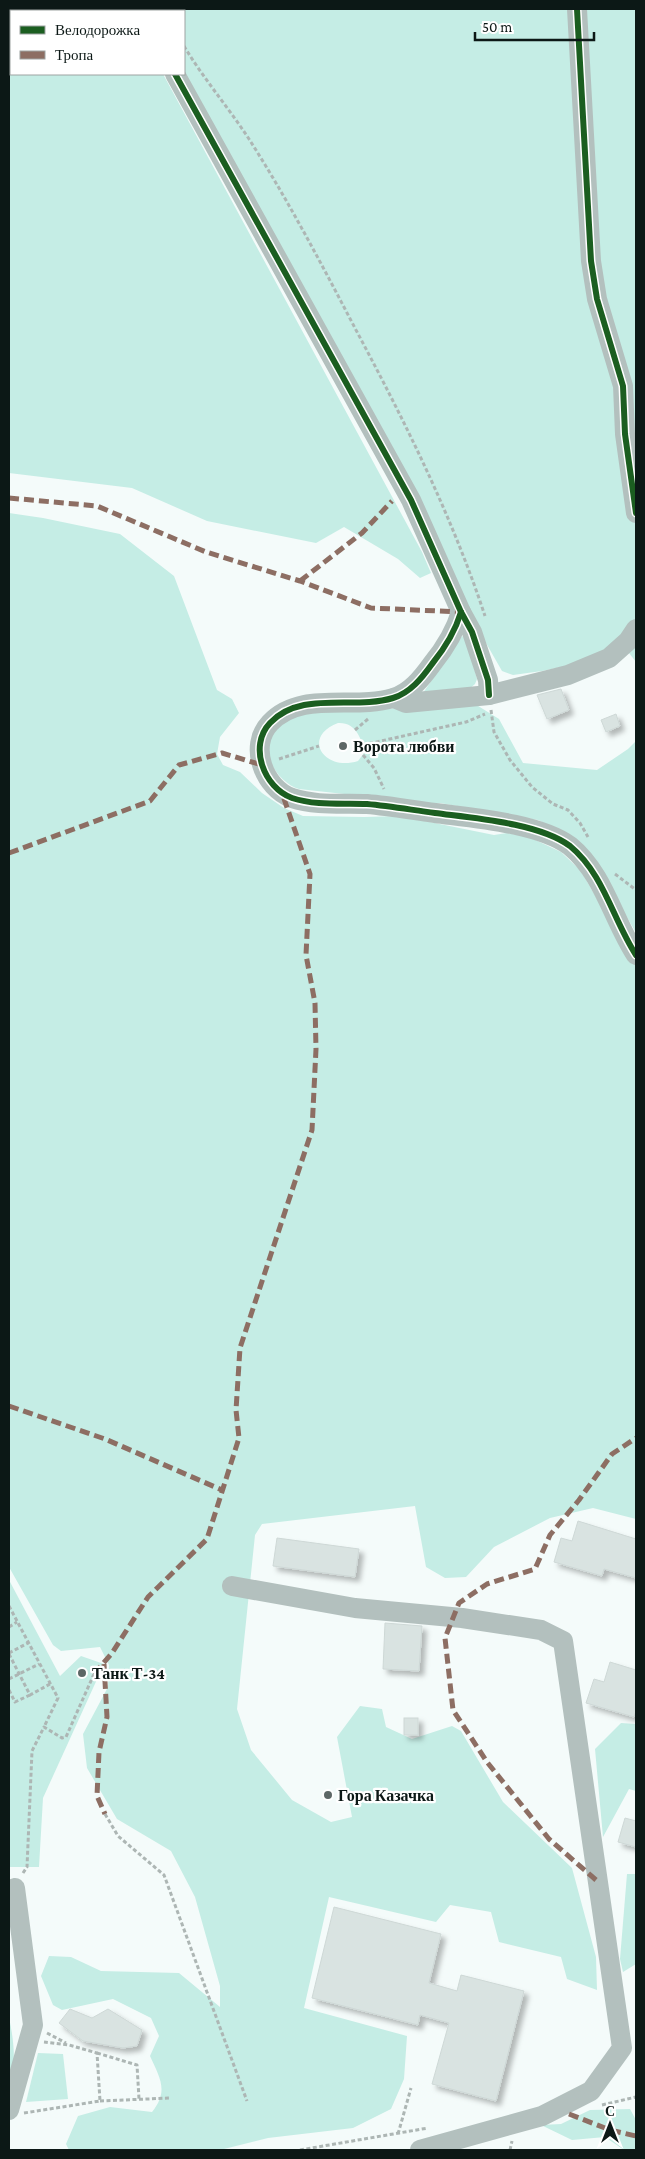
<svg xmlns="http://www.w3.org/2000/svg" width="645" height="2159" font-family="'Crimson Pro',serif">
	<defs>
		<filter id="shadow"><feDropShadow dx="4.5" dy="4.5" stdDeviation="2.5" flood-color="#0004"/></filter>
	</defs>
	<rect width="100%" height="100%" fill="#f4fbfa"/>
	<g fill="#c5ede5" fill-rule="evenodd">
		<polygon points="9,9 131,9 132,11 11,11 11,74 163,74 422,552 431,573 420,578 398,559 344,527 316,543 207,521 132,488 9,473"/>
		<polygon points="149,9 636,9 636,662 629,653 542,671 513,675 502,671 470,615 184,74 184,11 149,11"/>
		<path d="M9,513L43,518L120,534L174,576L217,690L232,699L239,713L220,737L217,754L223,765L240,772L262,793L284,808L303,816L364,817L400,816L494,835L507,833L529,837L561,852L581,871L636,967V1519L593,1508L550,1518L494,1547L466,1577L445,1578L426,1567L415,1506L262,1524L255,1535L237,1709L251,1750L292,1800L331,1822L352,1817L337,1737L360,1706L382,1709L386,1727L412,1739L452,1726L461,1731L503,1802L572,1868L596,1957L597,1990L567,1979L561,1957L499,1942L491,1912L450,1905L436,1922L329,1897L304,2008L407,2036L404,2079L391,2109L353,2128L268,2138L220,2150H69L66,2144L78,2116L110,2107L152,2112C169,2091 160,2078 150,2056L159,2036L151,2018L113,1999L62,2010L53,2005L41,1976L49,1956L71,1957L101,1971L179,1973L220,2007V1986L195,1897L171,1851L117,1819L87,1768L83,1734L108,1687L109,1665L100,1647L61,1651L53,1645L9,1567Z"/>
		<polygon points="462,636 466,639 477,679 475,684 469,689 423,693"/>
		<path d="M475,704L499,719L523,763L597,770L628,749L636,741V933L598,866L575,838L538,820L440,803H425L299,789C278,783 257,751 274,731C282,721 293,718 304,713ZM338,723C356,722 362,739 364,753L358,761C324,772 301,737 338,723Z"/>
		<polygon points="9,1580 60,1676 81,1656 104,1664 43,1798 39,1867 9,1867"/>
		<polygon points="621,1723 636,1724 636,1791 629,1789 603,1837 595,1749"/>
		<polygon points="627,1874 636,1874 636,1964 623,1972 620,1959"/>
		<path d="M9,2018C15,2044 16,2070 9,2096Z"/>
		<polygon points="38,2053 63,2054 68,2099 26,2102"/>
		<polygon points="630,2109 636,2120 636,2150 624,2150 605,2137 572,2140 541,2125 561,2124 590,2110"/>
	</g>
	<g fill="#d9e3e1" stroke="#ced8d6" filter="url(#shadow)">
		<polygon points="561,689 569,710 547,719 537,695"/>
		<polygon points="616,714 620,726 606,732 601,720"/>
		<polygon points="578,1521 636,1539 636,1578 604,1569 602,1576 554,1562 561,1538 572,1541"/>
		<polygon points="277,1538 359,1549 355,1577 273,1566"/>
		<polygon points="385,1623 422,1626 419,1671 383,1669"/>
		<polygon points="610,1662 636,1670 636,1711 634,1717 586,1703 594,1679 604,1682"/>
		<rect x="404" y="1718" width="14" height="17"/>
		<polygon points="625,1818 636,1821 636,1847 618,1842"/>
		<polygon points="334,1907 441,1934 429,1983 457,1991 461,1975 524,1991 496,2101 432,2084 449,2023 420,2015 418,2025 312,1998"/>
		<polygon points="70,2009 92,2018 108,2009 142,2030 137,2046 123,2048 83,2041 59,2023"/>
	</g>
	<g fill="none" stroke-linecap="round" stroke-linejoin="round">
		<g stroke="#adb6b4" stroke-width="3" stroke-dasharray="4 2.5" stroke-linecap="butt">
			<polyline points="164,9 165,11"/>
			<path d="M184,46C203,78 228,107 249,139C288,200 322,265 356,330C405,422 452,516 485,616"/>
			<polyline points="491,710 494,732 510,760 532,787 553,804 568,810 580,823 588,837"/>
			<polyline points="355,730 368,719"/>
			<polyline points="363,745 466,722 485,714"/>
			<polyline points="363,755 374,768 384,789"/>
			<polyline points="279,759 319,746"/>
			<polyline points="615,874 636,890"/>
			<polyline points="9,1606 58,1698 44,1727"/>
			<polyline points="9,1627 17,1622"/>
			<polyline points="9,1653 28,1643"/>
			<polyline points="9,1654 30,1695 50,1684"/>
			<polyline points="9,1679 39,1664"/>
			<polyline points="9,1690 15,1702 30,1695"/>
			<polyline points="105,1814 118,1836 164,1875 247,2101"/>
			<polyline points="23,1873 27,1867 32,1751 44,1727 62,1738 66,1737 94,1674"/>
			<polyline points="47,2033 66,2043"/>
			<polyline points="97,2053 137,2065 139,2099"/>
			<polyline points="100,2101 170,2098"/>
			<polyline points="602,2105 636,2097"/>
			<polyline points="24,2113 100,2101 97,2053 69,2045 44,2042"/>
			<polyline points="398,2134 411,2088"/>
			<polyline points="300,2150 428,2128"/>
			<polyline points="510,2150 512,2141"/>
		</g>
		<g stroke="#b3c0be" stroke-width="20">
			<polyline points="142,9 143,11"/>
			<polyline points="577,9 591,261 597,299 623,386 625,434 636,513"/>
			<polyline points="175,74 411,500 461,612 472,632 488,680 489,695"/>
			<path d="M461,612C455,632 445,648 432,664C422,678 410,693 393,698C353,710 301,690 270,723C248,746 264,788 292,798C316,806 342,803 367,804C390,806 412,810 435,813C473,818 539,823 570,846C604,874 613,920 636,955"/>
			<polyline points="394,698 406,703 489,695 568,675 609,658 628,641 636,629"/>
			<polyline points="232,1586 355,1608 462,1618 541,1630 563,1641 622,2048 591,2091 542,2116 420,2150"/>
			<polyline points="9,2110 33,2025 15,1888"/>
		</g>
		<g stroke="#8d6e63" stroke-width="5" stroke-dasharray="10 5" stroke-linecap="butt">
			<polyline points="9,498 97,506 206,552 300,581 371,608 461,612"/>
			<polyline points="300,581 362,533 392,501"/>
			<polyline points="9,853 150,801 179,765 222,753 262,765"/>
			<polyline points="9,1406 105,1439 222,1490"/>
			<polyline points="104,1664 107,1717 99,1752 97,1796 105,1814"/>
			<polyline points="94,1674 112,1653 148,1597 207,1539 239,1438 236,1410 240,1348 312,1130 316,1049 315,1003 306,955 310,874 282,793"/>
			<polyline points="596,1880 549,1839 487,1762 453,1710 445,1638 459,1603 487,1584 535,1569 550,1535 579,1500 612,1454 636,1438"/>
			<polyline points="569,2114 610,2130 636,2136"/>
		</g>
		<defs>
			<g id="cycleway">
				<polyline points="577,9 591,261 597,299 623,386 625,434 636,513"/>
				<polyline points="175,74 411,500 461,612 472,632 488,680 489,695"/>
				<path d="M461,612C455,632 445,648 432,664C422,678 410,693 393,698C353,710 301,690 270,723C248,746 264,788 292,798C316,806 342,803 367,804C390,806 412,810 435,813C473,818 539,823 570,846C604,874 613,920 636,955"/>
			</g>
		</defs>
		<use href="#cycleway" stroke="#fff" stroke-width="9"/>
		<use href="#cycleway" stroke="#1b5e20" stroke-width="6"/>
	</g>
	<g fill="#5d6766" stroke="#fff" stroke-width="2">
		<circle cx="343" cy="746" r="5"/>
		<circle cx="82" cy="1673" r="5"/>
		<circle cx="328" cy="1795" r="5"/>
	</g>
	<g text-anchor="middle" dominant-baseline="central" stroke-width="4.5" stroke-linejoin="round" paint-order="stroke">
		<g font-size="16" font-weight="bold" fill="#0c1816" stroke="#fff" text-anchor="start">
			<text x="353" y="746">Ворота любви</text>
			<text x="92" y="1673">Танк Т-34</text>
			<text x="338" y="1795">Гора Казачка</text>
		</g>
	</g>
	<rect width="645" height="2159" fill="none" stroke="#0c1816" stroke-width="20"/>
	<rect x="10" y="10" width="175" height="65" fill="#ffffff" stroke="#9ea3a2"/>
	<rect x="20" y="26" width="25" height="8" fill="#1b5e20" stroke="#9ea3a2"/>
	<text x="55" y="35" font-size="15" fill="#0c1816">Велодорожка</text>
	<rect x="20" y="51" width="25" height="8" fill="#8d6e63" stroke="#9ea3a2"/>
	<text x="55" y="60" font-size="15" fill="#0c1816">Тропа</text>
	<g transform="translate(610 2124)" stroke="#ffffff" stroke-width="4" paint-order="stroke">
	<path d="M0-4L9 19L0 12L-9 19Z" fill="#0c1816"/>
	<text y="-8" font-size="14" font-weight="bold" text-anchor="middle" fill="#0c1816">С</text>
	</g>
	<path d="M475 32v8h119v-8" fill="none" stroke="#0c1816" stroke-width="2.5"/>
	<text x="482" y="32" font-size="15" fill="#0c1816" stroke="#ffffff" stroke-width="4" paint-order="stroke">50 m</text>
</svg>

+++

▶ _Brief_: The expected answer is one number: how many lines of the material contain the word "middle".

▶ _Task result_: 2